Digging into hospital records

Researchers set out to quantify differences in laboratory testing at referral hospitals they were affiliated with, including assessments of contribution to facility revenue and patterns by country. The study included two private hospitals and two public facilities and used data from tests performed on inpatients and outpatients in 2015 to 2016. Since the hospitals sometimes use different tests for the same condition, researchers opted to provide an overview of common tests and costs.

As expected, reimbursement rates were "lowest for the most common biochemical test; intermediate for the most common hematology and microbiology tests, respectively; and highest for the most common pathology test," Horton and colleagues reported. The top five tests by revenue included tests that are in the mid-to-high range of pricing, such as liver function and thyroid function testing, as would be expected.

And the researchers observed what they described as a "striking difference" between rankings by volume and revenue, as histopathology tests made the top 10 for three hospitals by revenue but had a much lower rank in terms of the volume of testing.

"This is explained by the much greater resource requirements for this test compared with others," the study authors explained.

Although the survey results are generally in sync with the WHO recommendations for essential diagnostics, the researchers wrote that it was surprising that there was only one mention of tuberculosis (TB) diagnostics in the top 25 list for the five hospitals studied -- acid-fast bacilli studies came in at No. 10 at the University College Hospital (UCH), an 850-bed public hospital in Ibadan, Nigeria.
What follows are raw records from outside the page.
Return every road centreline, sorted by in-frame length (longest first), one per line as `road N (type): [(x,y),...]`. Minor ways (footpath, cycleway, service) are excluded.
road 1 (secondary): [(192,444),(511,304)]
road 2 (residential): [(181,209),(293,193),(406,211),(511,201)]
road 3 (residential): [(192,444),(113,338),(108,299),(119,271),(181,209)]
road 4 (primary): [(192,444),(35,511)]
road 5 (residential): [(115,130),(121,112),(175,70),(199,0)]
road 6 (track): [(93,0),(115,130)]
"There are several possible explanations, but the likeliest is that the tests are being done outside the hospital system, in, for example, charitable or governmental facilities dedicated to TB," they surmised.

Limitations of the study include the use of five particular referral hospitals, whereas ideally more facilities from each country would have been included, and the omission of point-of-care (POC) tests, the authors noted.
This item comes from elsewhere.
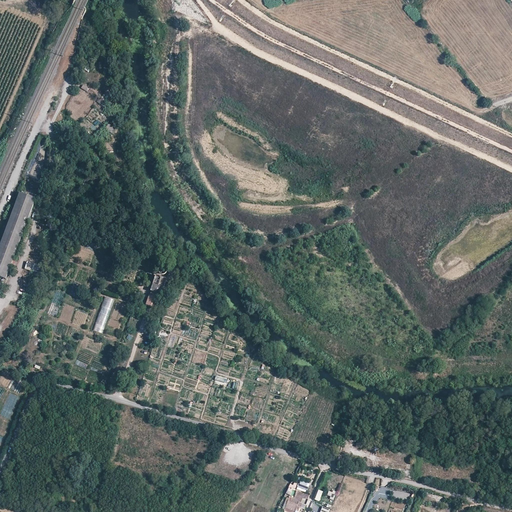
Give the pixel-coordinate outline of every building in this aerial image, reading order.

"Although these [POC tests] constitute a relatively small proportion of test volume at referral hospitals (6.05% at Denver Health in 2017 and less than that in each of the other four hospitals considered here), they are more important in primary care settings in high-income countries, particularly the United States and the United Kingdom," they wrote.

The use of the WHO essential diagnostics list is a tool that can help guide the expansion of diagnostic testing services in national health systems and ensure that labs have sufficient resources, Horton and colleagues noted. The study shows similarities in the most commonly done laboratory tests in five hospitals in diverse settings, but the authors urged collection of more representative data within countries to understand areas of diversity and set essential diagnostics lists on a national basis.

"The challenge remains to ensure that these tests will be affordable," they added.